Defendants face possible life in prison for drug conspiracy and firearms possession
TULSA, Okla. — United States Attorney Danny C. Williams Sr. announced the return of a superseding indictment against four men by a Federal Grand Jury on June 10, 2013. The charges include drug conspiracy, distribution of methamphetamine, and firearms possession.
Harold Edward Staples, III, 59, his son, Christopher Dean Staples, 29, Buel Dean Hamilton, 61, all of Tulsa, and T.J. Cain, 41, of Stillwell are charged with conspiring to distribute more than 50 grams of pure methamphetamine. Harold Staples is also accused of firearms violations including illegal possession of machine guns, possession of unregistered silencers and a sawed-off rifle, and possession of firearms in furtherance of a drug trafficking crime.
The defendants would face a mandatory minimum ten years imprisonment up to a maximum of life imprisonment if convicted. Harold Staples would face additional charges with a minimum of 25 years imprisonment up to a maximum of life imprisonment. Defendants would face the entry of a criminal forfeiture money judgment representing proceeds obtained as a result of the conspiracy and the forfeiture of four parcels of real property and over one hundred firearms, including machine guns, silencers and assault rifles.

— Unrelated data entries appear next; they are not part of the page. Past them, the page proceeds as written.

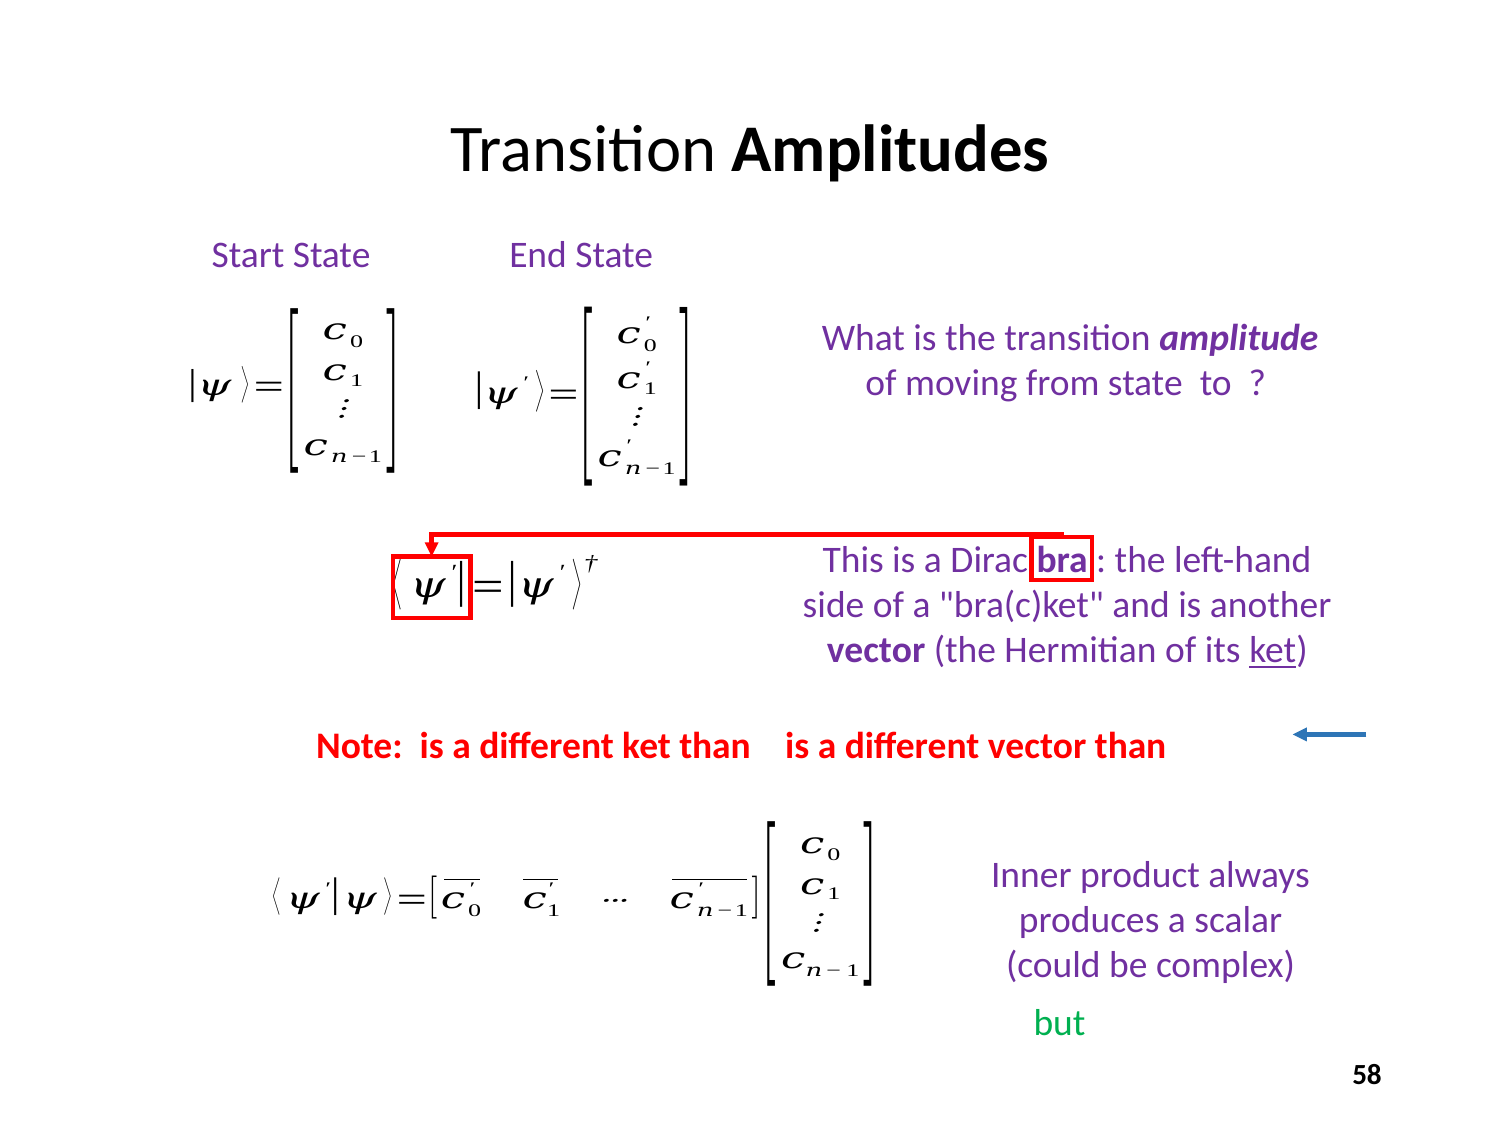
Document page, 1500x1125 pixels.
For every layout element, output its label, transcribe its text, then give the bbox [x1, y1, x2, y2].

text_box This is a Dirac bra : the left-hand side of a "bra(c)ket" and is another vector (the Hermitian of its ket) [775, 528, 1360, 678]
title Transition Amplitudes [103, 59, 1397, 241]
slide_number 58 [1059, 1042, 1397, 1103]
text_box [183, 222, 399, 474]
text_box [1030, 536, 1093, 581]
text_box [392, 555, 471, 619]
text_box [470, 222, 693, 487]
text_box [736, 231, 757, 862]
text_box Inner product always produces a scalar (could be complex) [955, 842, 1346, 993]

After the superseding indictment was returned, the U.S. Government was made aware that Harold Staples died on the same day. The U.S. Government will continue its prosecution against the remaining defendants.
A Grand Jury Indictment is one method of charging a defendant with alleged violations of Federal Law, which must be proven in a court of law beyond a reasonable doubt to overcome a defendants’ presumption of innocence.